Given that precedent, What They Play's prediction that Nintendo's next console will arrive "by 2011" isn't exactly Earth-shattering. Nor is the site's citing of unnamed sources that the console will be a "true 'next generation'" machine with high-definition graphics and a built-in high-storage capacity to accommodate "greater emphasis on digitally distributed and backwardly compatible content."

The article correctly points out that Nintendo has downplayed the importance of the Wii's lack of hi-def and high-storage this generation, but the company has reversed itself before. While Nintendo similarly dismissed the role of online connectivity during the GameCube era, now the Wii's online capabilities are key to its business strategy. Besides offering online multiplayer, the company profits from digitally distributed WiiWare and Virtual Console releases, updates the console's firmware remotely, uses the console's blue light as a consumer alert, and provides news, weather, and Mii sharing over the Internet. The Wii even has its own browser, courtesy of Opera Software, and the Nintendo Wi-Fi Connection joins DSes worldwide.

More shocking perhaps is What They Play's report that Nintendo is already showing off a prototype of its next console.
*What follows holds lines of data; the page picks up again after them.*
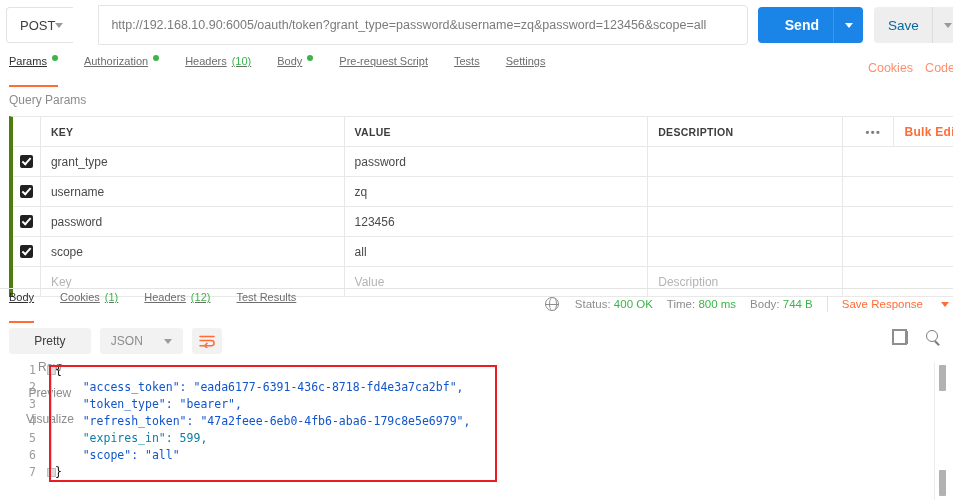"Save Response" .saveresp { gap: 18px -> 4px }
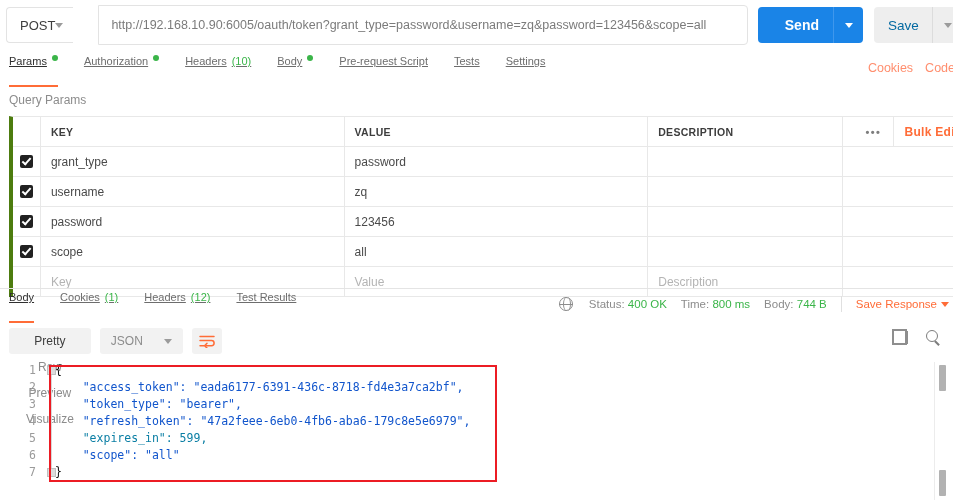"JSON" .fmt { font-size: 12px -> 16px }
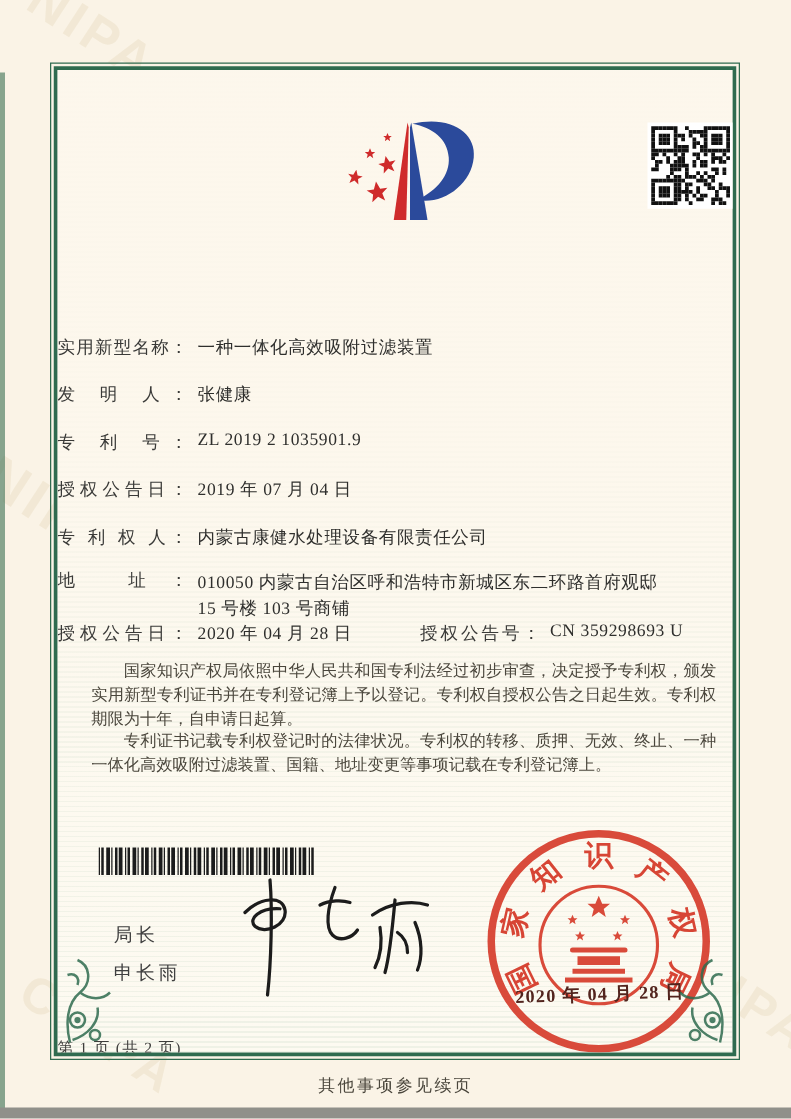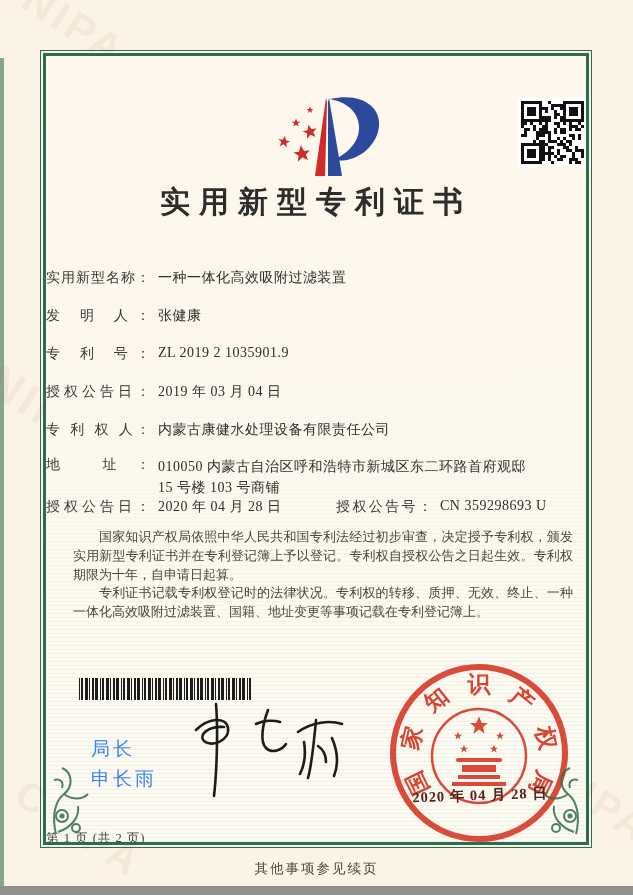"实用新型专利证书" div.title { html: <div>实用新型专利证书</div> -> none }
Unlike the leak-prone Microsoft, Nintendo is known for its secrecy--present rumors of a new DS excluded--and kept a tight lid on the Wii back when it was known as the Revolution. At E3 2005, the company merely had a nonfunctional mockup of the console itself, and didn't even tout its innovative controller until the Tokyo Game Show one year before the Wii's launch.

The official story: "Nintendo doesn't comment on rumors in general."--Nintendo rep.

Bogus or not bogus?: Not bogus. Normally, it's easy to dismiss a random story on a random blog. Not this time. The article's author is John Davidson, a veteran game journalist and former staffer at Ziff Davis Media, publisher of the respected magazine Electronic Gaming Monthly and proprietor of widely read game site 1up.

If anyone were to have access to those in the know, it'd likely be Davidson. However, not content to merely cite unnamed sources, he backs up by running down how Nintendo's massive research and development budget tripled in 2007, the year after the Wii launched. In 2007, the Kyoto-based company spent a staggering $370 million on R+D, over 10 times what it did in 2003. If that money's not going to a new console, then where is it going?